* [Source data]
***

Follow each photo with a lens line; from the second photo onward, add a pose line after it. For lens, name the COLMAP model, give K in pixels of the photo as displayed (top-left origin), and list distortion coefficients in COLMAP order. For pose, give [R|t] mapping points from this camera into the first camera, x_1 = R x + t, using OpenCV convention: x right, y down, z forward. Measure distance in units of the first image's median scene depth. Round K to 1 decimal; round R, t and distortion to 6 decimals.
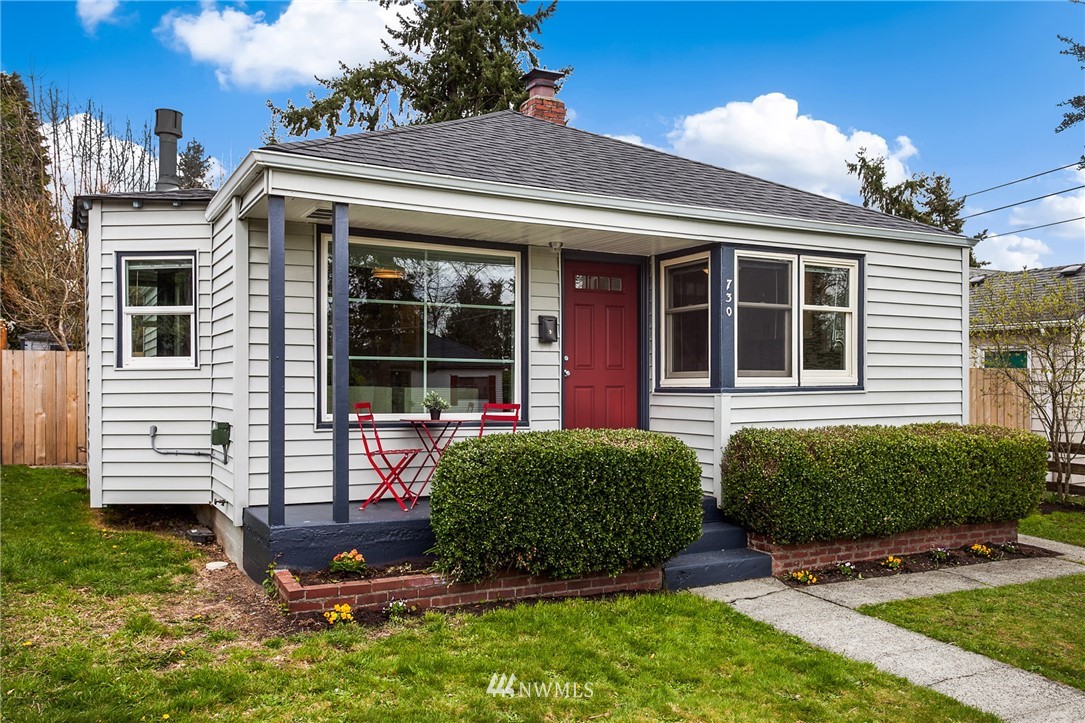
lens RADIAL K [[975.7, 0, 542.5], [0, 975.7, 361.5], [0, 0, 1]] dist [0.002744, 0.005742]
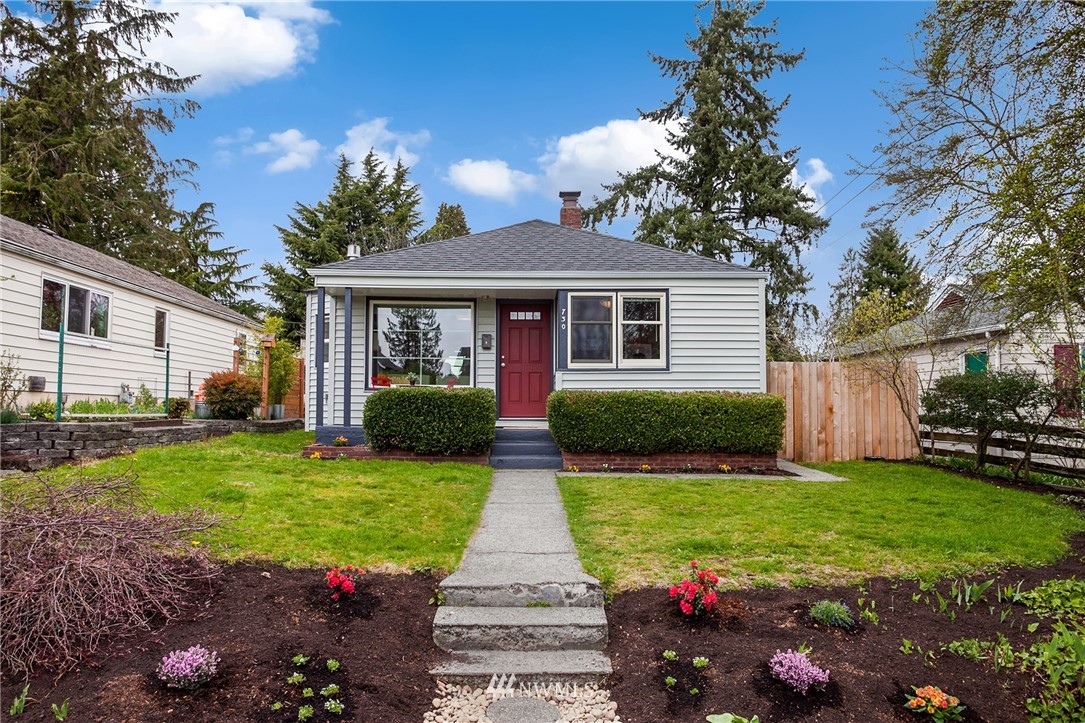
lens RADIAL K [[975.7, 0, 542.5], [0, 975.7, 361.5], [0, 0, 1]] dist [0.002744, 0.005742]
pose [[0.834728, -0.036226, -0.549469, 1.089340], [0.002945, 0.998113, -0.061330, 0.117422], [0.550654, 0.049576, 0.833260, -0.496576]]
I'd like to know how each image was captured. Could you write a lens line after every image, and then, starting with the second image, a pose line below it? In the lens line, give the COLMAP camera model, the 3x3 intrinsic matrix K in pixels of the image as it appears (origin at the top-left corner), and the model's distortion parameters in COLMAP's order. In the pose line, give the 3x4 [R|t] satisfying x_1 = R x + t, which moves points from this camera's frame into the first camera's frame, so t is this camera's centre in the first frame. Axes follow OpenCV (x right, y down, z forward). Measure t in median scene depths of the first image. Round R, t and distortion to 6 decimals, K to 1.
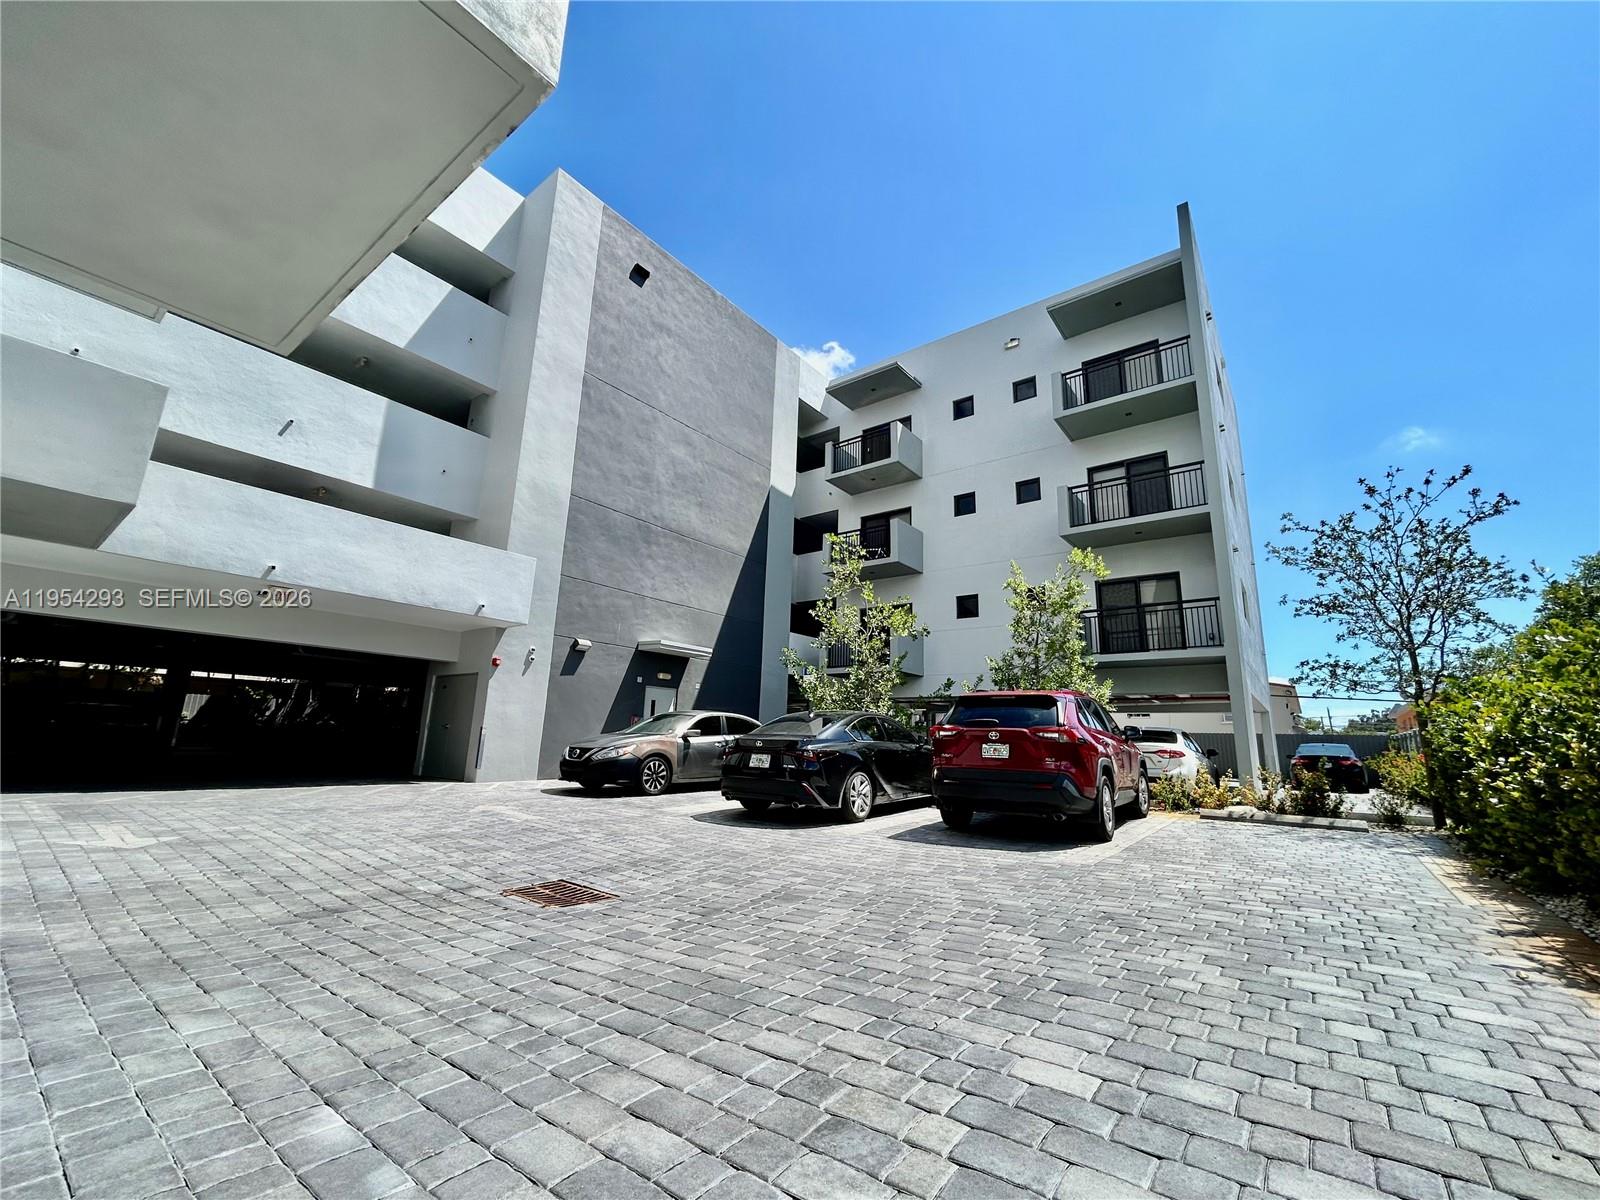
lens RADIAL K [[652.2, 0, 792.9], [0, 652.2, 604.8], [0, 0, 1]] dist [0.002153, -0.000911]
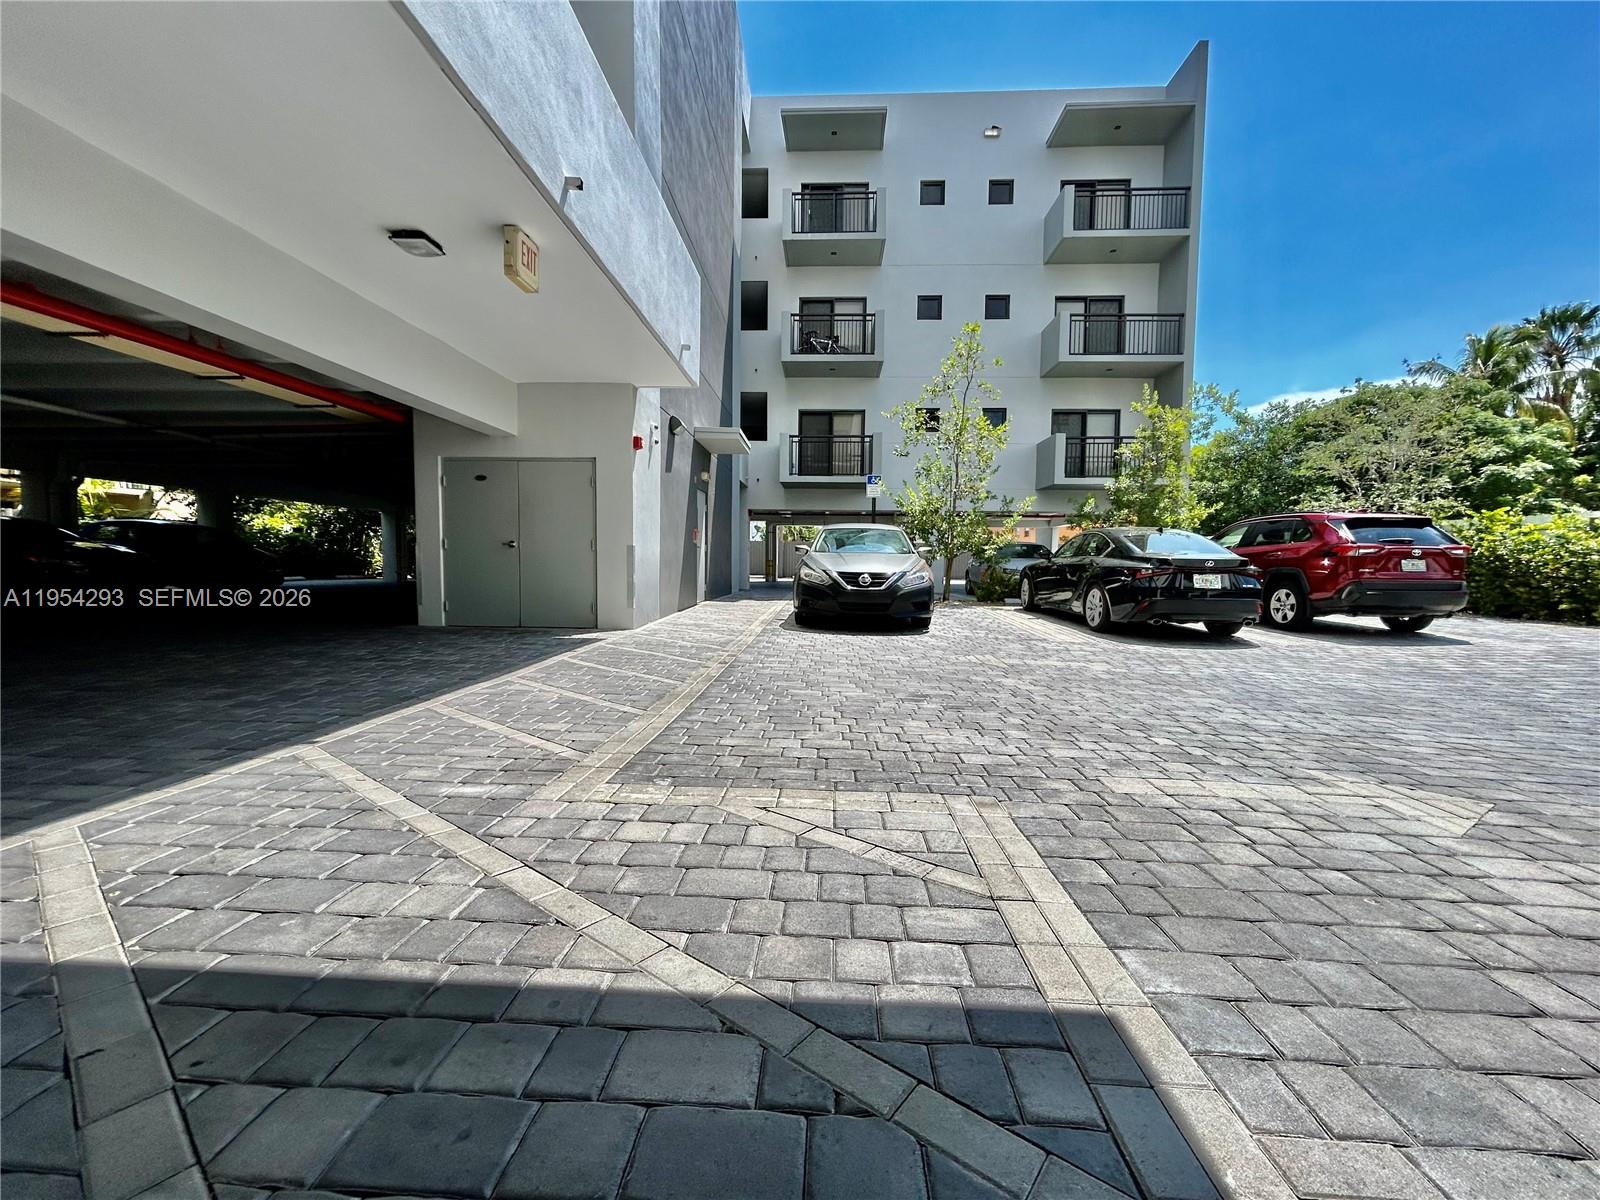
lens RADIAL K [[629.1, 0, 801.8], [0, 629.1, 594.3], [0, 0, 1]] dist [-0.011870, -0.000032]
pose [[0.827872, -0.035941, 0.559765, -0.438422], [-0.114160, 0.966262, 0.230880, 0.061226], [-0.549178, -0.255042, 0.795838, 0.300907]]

***

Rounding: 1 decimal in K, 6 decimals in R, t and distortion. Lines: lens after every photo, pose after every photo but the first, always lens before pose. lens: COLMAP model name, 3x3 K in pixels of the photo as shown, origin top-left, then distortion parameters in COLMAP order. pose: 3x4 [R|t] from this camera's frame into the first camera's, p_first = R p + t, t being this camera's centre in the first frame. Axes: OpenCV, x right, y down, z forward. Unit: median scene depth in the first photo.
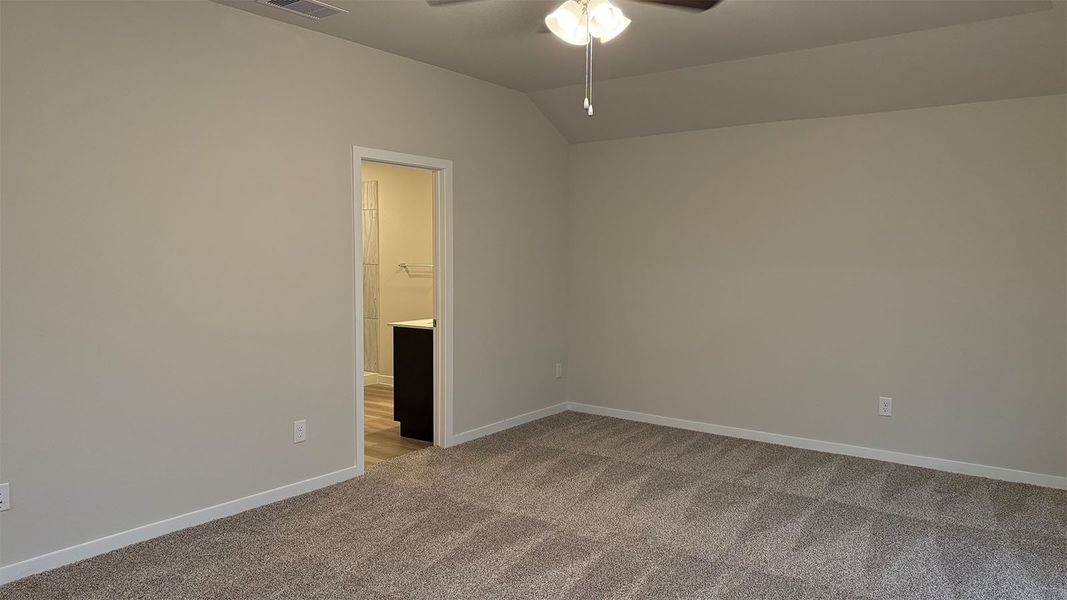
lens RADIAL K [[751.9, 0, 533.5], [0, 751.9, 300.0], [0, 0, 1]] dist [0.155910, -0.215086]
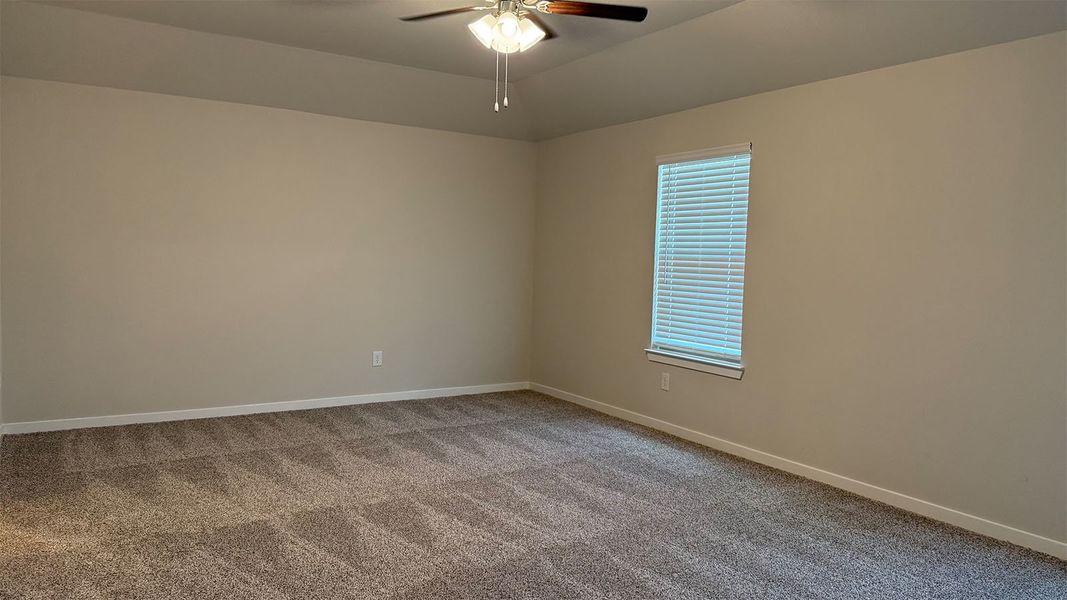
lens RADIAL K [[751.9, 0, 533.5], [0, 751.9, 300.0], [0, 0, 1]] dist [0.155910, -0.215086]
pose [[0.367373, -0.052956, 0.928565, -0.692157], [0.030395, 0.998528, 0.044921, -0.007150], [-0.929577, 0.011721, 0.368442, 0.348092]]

***

* [What the task asks]
Transcribe the records above without changes, beginning at the line that contains "Follow each photo" and stopping after the line that contains "-0.255042, 0.795838, 0.300907]]". Leave the pictures out of the transcription.

* [Response]
Follow each photo with a lens line; from the second photo onward, add a pose line after it. For lens, name the COLMAP model, give K in pixels of the photo as displayed (top-left origin), and list distortion coefficients in COLMAP order. For pose, give [R|t] mapping points from this camera into the first camera, x_1 = R x + t, using OpenCV convention: x right, y down, z forward. Measure distance in units of the first image's median scene depth. Round K to 1 decimal; round R, t and distortion to 6 decimals.
lens RADIAL K [[975.7, 0, 542.5], [0, 975.7, 361.5], [0, 0, 1]] dist [0.002744, 0.005742]
lens RADIAL K [[975.7, 0, 542.5], [0, 975.7, 361.5], [0, 0, 1]] dist [0.002744, 0.005742]
pose [[0.834728, -0.036226, -0.549469, 1.089340], [0.002945, 0.998113, -0.061330, 0.117422], [0.550654, 0.049576, 0.833260, -0.496576]]
I'd like to know how each image was captured. Could you write a lens line after every image, and then, starting with the second image, a pose line below it? In the lens line, give the COLMAP camera model, the 3x3 intrinsic matrix K in pixels of the image as it appears (origin at the top-left corner), and the model's distortion parameters in COLMAP's order. In the pose line, give the 3x4 [R|t] satisfying x_1 = R x + t, which moves points from this camera's frame into the first camera's frame, so t is this camera's centre in the first frame. Axes follow OpenCV (x right, y down, z forward). Measure t in median scene depths of the first image. Round R, t and distortion to 6 decimals, K to 1.
lens RADIAL K [[652.2, 0, 792.9], [0, 652.2, 604.8], [0, 0, 1]] dist [0.002153, -0.000911]
lens RADIAL K [[629.1, 0, 801.8], [0, 629.1, 594.3], [0, 0, 1]] dist [-0.011870, -0.000032]
pose [[0.827872, -0.035941, 0.559765, -0.438422], [-0.114160, 0.966262, 0.230880, 0.061226], [-0.549178, -0.255042, 0.795838, 0.300907]]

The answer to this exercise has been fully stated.